---- Source records
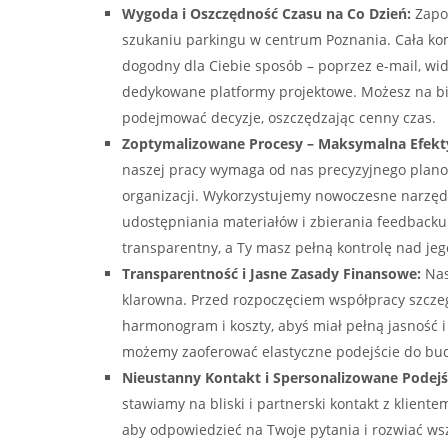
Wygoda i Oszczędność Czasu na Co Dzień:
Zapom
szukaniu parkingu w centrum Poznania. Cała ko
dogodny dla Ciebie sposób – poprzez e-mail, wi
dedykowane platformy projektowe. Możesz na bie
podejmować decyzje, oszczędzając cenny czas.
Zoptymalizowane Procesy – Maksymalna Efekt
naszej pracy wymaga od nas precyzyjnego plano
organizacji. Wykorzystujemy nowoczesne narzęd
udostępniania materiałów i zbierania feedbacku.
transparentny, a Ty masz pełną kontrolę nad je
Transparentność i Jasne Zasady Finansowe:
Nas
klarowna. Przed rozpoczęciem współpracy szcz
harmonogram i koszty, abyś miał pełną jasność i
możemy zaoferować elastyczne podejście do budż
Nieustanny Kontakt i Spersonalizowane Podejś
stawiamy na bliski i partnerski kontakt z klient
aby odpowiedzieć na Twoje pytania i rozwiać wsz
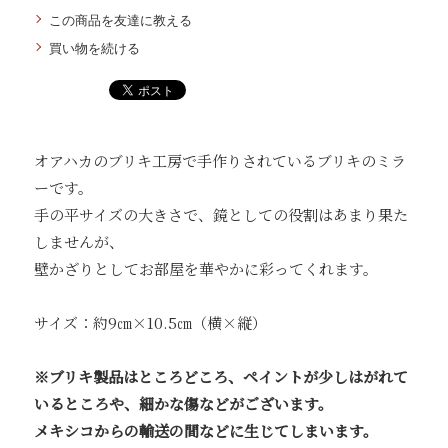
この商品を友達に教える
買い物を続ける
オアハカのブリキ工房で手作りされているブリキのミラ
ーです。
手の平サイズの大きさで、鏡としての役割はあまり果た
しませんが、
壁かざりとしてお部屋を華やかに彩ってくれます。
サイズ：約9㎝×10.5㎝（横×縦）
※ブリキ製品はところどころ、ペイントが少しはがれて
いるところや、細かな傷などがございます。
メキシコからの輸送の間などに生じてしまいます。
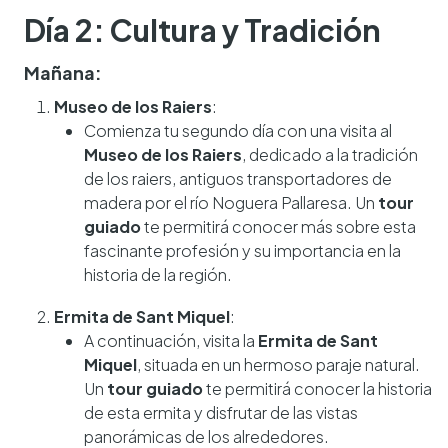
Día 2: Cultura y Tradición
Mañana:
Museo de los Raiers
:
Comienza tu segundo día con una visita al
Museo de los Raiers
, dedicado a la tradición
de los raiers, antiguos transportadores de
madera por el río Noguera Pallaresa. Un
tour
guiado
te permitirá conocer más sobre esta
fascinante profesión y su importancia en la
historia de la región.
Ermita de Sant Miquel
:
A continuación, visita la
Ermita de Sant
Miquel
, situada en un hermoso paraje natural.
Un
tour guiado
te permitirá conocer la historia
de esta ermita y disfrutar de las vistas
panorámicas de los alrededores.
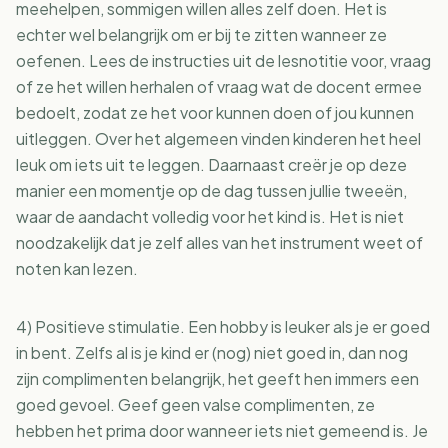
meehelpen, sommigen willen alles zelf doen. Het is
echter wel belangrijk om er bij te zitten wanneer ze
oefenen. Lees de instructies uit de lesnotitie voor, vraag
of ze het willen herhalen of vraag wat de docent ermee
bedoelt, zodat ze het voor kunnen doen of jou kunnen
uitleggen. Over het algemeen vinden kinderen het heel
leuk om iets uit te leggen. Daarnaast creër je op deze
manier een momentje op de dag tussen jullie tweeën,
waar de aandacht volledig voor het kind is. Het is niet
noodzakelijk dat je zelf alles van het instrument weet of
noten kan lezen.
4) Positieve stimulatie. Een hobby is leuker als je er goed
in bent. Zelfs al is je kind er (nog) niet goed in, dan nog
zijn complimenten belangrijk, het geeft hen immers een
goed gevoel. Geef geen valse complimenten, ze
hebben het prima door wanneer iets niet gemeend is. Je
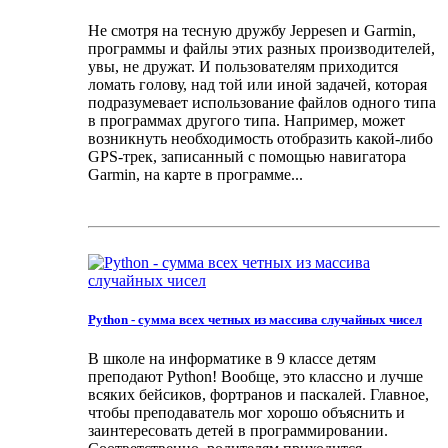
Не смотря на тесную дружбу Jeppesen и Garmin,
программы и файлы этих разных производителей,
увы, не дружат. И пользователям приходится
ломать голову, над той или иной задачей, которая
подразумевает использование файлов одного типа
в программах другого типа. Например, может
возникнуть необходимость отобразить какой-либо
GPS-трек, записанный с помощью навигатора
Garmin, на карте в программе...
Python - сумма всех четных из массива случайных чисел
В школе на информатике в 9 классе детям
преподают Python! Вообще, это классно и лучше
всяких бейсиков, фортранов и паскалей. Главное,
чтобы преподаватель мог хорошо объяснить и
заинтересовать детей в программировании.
--------
• What to produce
Could every entry be restated word for word, pictures excluded?

• Task result
Wygoda i Oszczędność Czasu na Co Dzień:
Zapom
szukaniu parkingu w centrum Poznania. Cała ko
dogodny dla Ciebie sposób – poprzez e-mail, wi
dedykowane platformy projektowe. Możesz na bie
podejmować decyzje, oszczędzając cenny czas.
Zoptymalizowane Procesy – Maksymalna Efekt
naszej pracy wymaga od nas precyzyjnego plano
organizacji. Wykorzystujemy nowoczesne narzęd
udostępniania materiałów i zbierania feedbacku.
transparentny, a Ty masz pełną kontrolę nad je
Transparentność i Jasne Zasady Finansowe:
Nas
klarowna. Przed rozpoczęciem współpracy szcz
harmonogram i koszty, abyś miał pełną jasność i
możemy zaoferować elastyczne podejście do budż
Nieustanny Kontakt i Spersonalizowane Podejś
stawiamy na bliski i partnerski kontakt z klient
aby odpowiedzieć na Twoje pytania i rozwiać wsz
この商品を友達に教える
買い物を続ける
オアハカのブリキ工房で手作りされているブリキのミラ
ーです。
手の平サイズの大きさで、鏡としての役割はあまり果た
しませんが、
壁かざりとしてお部屋を華やかに彩ってくれます。
サイズ：約9㎝×10.5㎝（横×縦）
※ブリキ製品はところどころ、ペイントが少しはがれて
いるところや、細かな傷などがございます。
メキシコからの輸送の間などに生じてしまいます。
Día 2: Cultura y Tradición
Mañana:
Museo de los Raiers
:
Comienza tu segundo día con una visita al
Museo de los Raiers
, dedicado a la tradición
de los raiers, antiguos transportadores de
madera por el río Noguera Pallaresa. Un
tour
guiado
te permitirá conocer más sobre esta
fascinante profesión y su importancia en la
historia de la región.
Ermita de Sant Miquel
:
A continuación, visita la
Ermita de Sant
Miquel
, situada en un hermoso paraje natural.
Un
tour guiado
te permitirá conocer la historia
de esta ermita y disfrutar de las vistas
panorámicas de los alrededores.
meehelpen, sommigen willen alles zelf doen. Het is
echter wel belangrijk om er bij te zitten wanneer ze
oefenen. Lees de instructies uit de lesnotitie voor, vraag
of ze het willen herhalen of vraag wat de docent ermee
bedoelt, zodat ze het voor kunnen doen of jou kunnen
uitleggen. Over het algemeen vinden kinderen het heel
leuk om iets uit te leggen. Daarnaast creër je op deze
manier een momentje op de dag tussen jullie tweeën,
waar de aandacht volledig voor het kind is. Het is niet
noodzakelijk dat je zelf alles van het instrument weet of
noten kan lezen.
4) Positieve stimulatie. Een hobby is leuker als je er goed
in bent. Zelfs al is je kind er (nog) niet goed in, dan nog
zijn complimenten belangrijk, het geeft hen immers een
goed gevoel. Geef geen valse complimenten, ze
hebben het prima door wanneer iets niet gemeend is. Je
Не смотря на тесную дружбу Jeppesen и Garmin,
программы и файлы этих разных производителей,
увы, не дружат. И пользователям приходится
ломать голову, над той или иной задачей, которая
подразумевает использование файлов одного типа
в программах другого типа. Например, может
возникнуть необходимость отобразить какой-либо
GPS-трек, записанный с помощью навигатора
Garmin, на карте в программе...
Python - сумма всех четных из массива случайных чисел
В школе на информатике в 9 классе детям
преподают Python! Вообще, это классно и лучше
всяких бейсиков, фортранов и паскалей. Главное,
чтобы преподаватель мог хорошо объяснить и
заинтересовать детей в программировании.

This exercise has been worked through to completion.